Currently, the MACD line and signal line are both above the zero line, suggesting stocks may be overbought (i.e., a bearish signal). However, they are not at extreme overbought readings, which makes for a relatively weaker signal given by MACD. For comparison, MACD reached an extreme oversold reading (i.e., under negative 20) in the fall of 2020 and have rallied significantly since then. The MACD line and signal line crossed above the zero line (a buy signal) in early November 2020 and stocks have rallied since that signal. The next possible signal here would be the MACD and signal lines crossing below the zero line, a bearish signal.

The difference line, represented in the chart above by the blue bars, is typically presented as a bar chart around the zero line. This bar chart represents the difference between the MACD line and the signal line, and is designed to help depict when a crossover may take place. Recall that a crossover generates buy and sell signals. A narrowing of the difference line (i.e., when the bars decrease) illustrates the potential for a crossover.

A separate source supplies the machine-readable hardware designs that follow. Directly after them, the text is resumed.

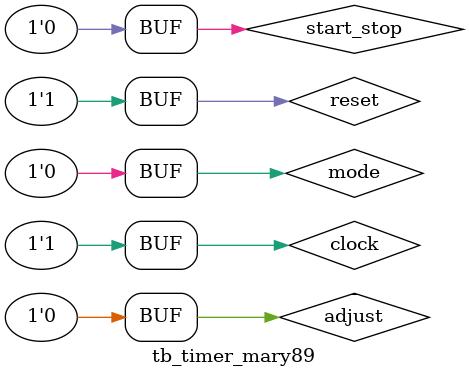
<source format=v>


module tb_timer_mary89();
	reg         clock, reset, adjust, start_stop, mode;
	wire [3:0]  d5, d4, d3, d2, d1, d0;

// Instantiate main module .

	timer_mary89 DUT(clock, reset,adjust, start_stop, mode, d5, d4, d3, d2, d1, d0);	

// Test the counter functionality here.
// You should set up a 50 MHz clock, along with the various control and input signals.

   initial begin

   clock = 1'b0;
   reset = 1'b0;
	#25;

	clock = 1'b1;
	reset = 1'b0;
	adjust = 1'b0;
	start_stop = 1'b0;
	mode = 1'b0;
	#25;

   clock = 1'b0;
	reset = 1'b1;
	#25; 

	clock = 1'b1;
	reset = 1'b0;
	adjust = 1'b0;
	start_stop = 1'b0;
	mode = 1'b1;
	#25;
	
	clock = 1'b0;
	reset = 1'b1;
	#25;

   clock = 1'b1;
	reset = 1'b1;
	adjust = 1'b0;
	start_stop = 1'b0;
	mode = 1'b0;
	#25; 
	
	clock = 1'b0;
	reset = 1'b1;
	#25;

   clock = 1'b1;
	reset = 1'b1;
	adjust = 1'b0;
	start_stop = 1'b0;
	mode = 1'b1;
	#25;

   clock = 1'b0;
	reset = 1'b1;
	#25;

   clock = 1'b1;
	reset = 1'b1;
	adjust = 1'b0;
	start_stop = 1'b0;
	mode = 1'b0;
	#25; 	
	
	end 

endmodule 

</source>
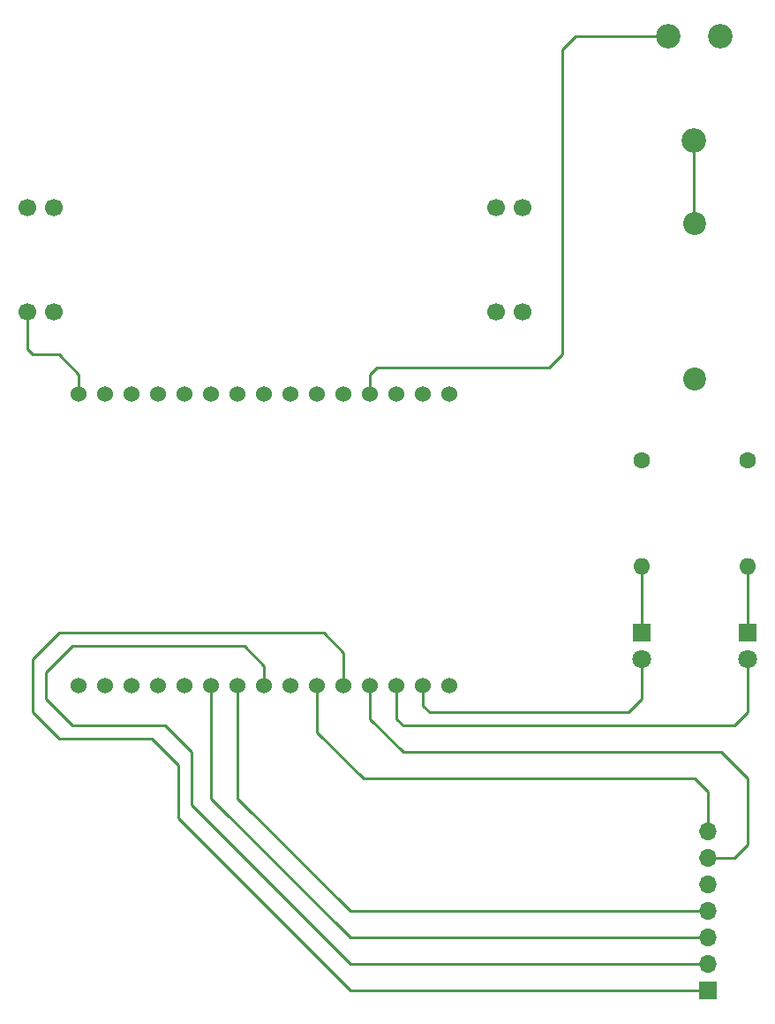
<source format=gbr>
G04 #@! TF.FileFunction,Copper,L1,Top,Signal*
%FSLAX46Y46*%
G04 Gerber Fmt 4.6, Leading zero omitted, Abs format (unit mm)*
G04 Created by KiCad (PCBNEW 4.0.7-e2-6376~58~ubuntu16.04.1) date Mon Jan 29 12:29:23 2018*
%MOMM*%
%LPD*%
G01*
G04 APERTURE LIST*
%ADD10C,0.100000*%
%ADD11C,2.200000*%
%ADD12R,1.800000X1.800000*%
%ADD13C,1.800000*%
%ADD14R,1.700000X1.700000*%
%ADD15O,1.700000X1.700000*%
%ADD16C,1.600000*%
%ADD17O,1.600000X1.600000*%
%ADD18C,1.524000*%
%ADD19C,1.700000*%
%ADD20C,2.340000*%
%ADD21C,0.250000*%
G04 APERTURE END LIST*
D10*
D11*
X184150000Y-78910000D03*
X184150000Y-93810000D03*
D12*
X179070000Y-118110000D03*
D13*
X179070000Y-120650000D03*
D12*
X189230000Y-118110000D03*
D13*
X189230000Y-120650000D03*
D14*
X185420000Y-152400000D03*
D15*
X185420000Y-149860000D03*
X185420000Y-147320000D03*
X185420000Y-144780000D03*
X185420000Y-142240000D03*
X185420000Y-139700000D03*
X185420000Y-137160000D03*
D16*
X179070000Y-101600000D03*
D17*
X179070000Y-111760000D03*
D16*
X189230000Y-101600000D03*
D17*
X189230000Y-111760000D03*
D18*
X160655000Y-95250000D03*
X158115000Y-95250000D03*
X155575000Y-95250000D03*
X153035000Y-95250000D03*
X150495000Y-95250000D03*
X147955000Y-95250000D03*
X145415000Y-95250000D03*
X142875000Y-95250000D03*
X140335000Y-95250000D03*
X137795000Y-95250000D03*
X135255000Y-95250000D03*
X132715000Y-95250000D03*
X130175000Y-95250000D03*
X127635000Y-95250000D03*
X125095000Y-95250000D03*
X125095000Y-123190000D03*
X127635000Y-123190000D03*
X130175000Y-123190000D03*
X132715000Y-123190000D03*
X135255000Y-123190000D03*
X137795000Y-123190000D03*
X140335000Y-123190000D03*
X142875000Y-123190000D03*
X145415000Y-123190000D03*
X147955000Y-123190000D03*
X150495000Y-123190000D03*
X153035000Y-123190000D03*
X155575000Y-123190000D03*
X158115000Y-123190000D03*
X160655000Y-123190000D03*
D19*
X165100000Y-87376000D03*
X165100000Y-77343000D03*
X167640000Y-77343000D03*
X120142000Y-87376000D03*
X122682000Y-87376000D03*
X167640000Y-87376000D03*
X122682000Y-77343000D03*
X120142000Y-77343000D03*
D20*
X186610000Y-60960000D03*
X184110000Y-70960000D03*
X181610000Y-60960000D03*
D21*
X184110000Y-70960000D02*
X184110000Y-78870000D01*
X184110000Y-78870000D02*
X184150000Y-78910000D01*
X179070000Y-118110000D02*
X179070000Y-111760000D01*
X158115000Y-123190000D02*
X158115000Y-125095000D01*
X179070000Y-124460000D02*
X179070000Y-120650000D01*
X177800000Y-125730000D02*
X179070000Y-124460000D01*
X158750000Y-125730000D02*
X177800000Y-125730000D01*
X158115000Y-125095000D02*
X158750000Y-125730000D01*
X189230000Y-118110000D02*
X189230000Y-111760000D01*
X155575000Y-123190000D02*
X155575000Y-126365000D01*
X189230000Y-125730000D02*
X189230000Y-120650000D01*
X187960000Y-127000000D02*
X189230000Y-125730000D01*
X156210000Y-127000000D02*
X187960000Y-127000000D01*
X155575000Y-126365000D02*
X156210000Y-127000000D01*
X150495000Y-123190000D02*
X150495000Y-120015000D01*
X151130000Y-152400000D02*
X185420000Y-152400000D01*
X134620000Y-135890000D02*
X151130000Y-152400000D01*
X134620000Y-130810000D02*
X134620000Y-135890000D01*
X132080000Y-128270000D02*
X134620000Y-130810000D01*
X123190000Y-128270000D02*
X132080000Y-128270000D01*
X120650000Y-125730000D02*
X123190000Y-128270000D01*
X120650000Y-120650000D02*
X120650000Y-125730000D01*
X123190000Y-118110000D02*
X120650000Y-120650000D01*
X148590000Y-118110000D02*
X123190000Y-118110000D01*
X150495000Y-120015000D02*
X148590000Y-118110000D01*
X142875000Y-123190000D02*
X142875000Y-121285000D01*
X151130000Y-149860000D02*
X185420000Y-149860000D01*
X135890000Y-134620000D02*
X151130000Y-149860000D01*
X135890000Y-129540000D02*
X135890000Y-134620000D01*
X133350000Y-127000000D02*
X135890000Y-129540000D01*
X124460000Y-127000000D02*
X133350000Y-127000000D01*
X121920000Y-124460000D02*
X124460000Y-127000000D01*
X121920000Y-121920000D02*
X121920000Y-124460000D01*
X124460000Y-119380000D02*
X121920000Y-121920000D01*
X140970000Y-119380000D02*
X124460000Y-119380000D01*
X142875000Y-121285000D02*
X140970000Y-119380000D01*
X137795000Y-123190000D02*
X137795000Y-133985000D01*
X151130000Y-147320000D02*
X185420000Y-147320000D01*
X137795000Y-133985000D02*
X151130000Y-147320000D01*
X140335000Y-123190000D02*
X140335000Y-133985000D01*
X151130000Y-144780000D02*
X185420000Y-144780000D01*
X140335000Y-133985000D02*
X151130000Y-144780000D01*
X153035000Y-123190000D02*
X153035000Y-126365000D01*
X187960000Y-139700000D02*
X185420000Y-139700000D01*
X189230000Y-138430000D02*
X187960000Y-139700000D01*
X189230000Y-132080000D02*
X189230000Y-138430000D01*
X186690000Y-129540000D02*
X189230000Y-132080000D01*
X156210000Y-129540000D02*
X186690000Y-129540000D01*
X153035000Y-126365000D02*
X156210000Y-129540000D01*
X147955000Y-123190000D02*
X147955000Y-127635000D01*
X185420000Y-133350000D02*
X185420000Y-137160000D01*
X184150000Y-132080000D02*
X185420000Y-133350000D01*
X152400000Y-132080000D02*
X184150000Y-132080000D01*
X147955000Y-127635000D02*
X152400000Y-132080000D01*
X153035000Y-95250000D02*
X153035000Y-93345000D01*
X172720000Y-60960000D02*
X181610000Y-60960000D01*
X171450000Y-62230000D02*
X172720000Y-60960000D01*
X171450000Y-91440000D02*
X171450000Y-62230000D01*
X170180000Y-92710000D02*
X171450000Y-91440000D01*
X153670000Y-92710000D02*
X170180000Y-92710000D01*
X153035000Y-93345000D02*
X153670000Y-92710000D01*
X120142000Y-87376000D02*
X120142000Y-90932000D01*
X125095000Y-93345000D02*
X125095000Y-95250000D01*
X123190000Y-91440000D02*
X125095000Y-93345000D01*
X120650000Y-91440000D02*
X123190000Y-91440000D01*
X120142000Y-90932000D02*
X120650000Y-91440000D01*
M02*

</source>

The next crossover between the MACD and signal line would be a bullish signal, following the bearish crossover that occurred on August 17. It is worth noting that, within the context of this indicator, these crossover signals occur quite frequently, are viewed as a very short-term signal, and should not be interpreted as being as significant as longer-term crossover signals.

Confirming the trend

One technique that technical analysts may use to confirm the direction of the trend is to determine whether the MACD indicator is making higher highs or lower lows in conjunction with the price. Some traders that utilize this strategy wait for a "trigger," or some sort of confirmation of the divergence. Only the S&P 500 has been making higher highs and higher lows since early July, indicating no clear trend from this signal.

In sum, the various signals generated by MACD appear not to be all that clear—with some being conflicting. This potentially suggests short-term caution may be warranted, according to this indicator. Of course, real world events—especially developments with the Delta variant and the outcome of negotiations on infrastructure and reconciliation packages—will drive markets over chart patterns. Indeed, you should never use a technical indicator in isolation. With that said, indicators like MACD can be one of many tools you use to evaluate market trends.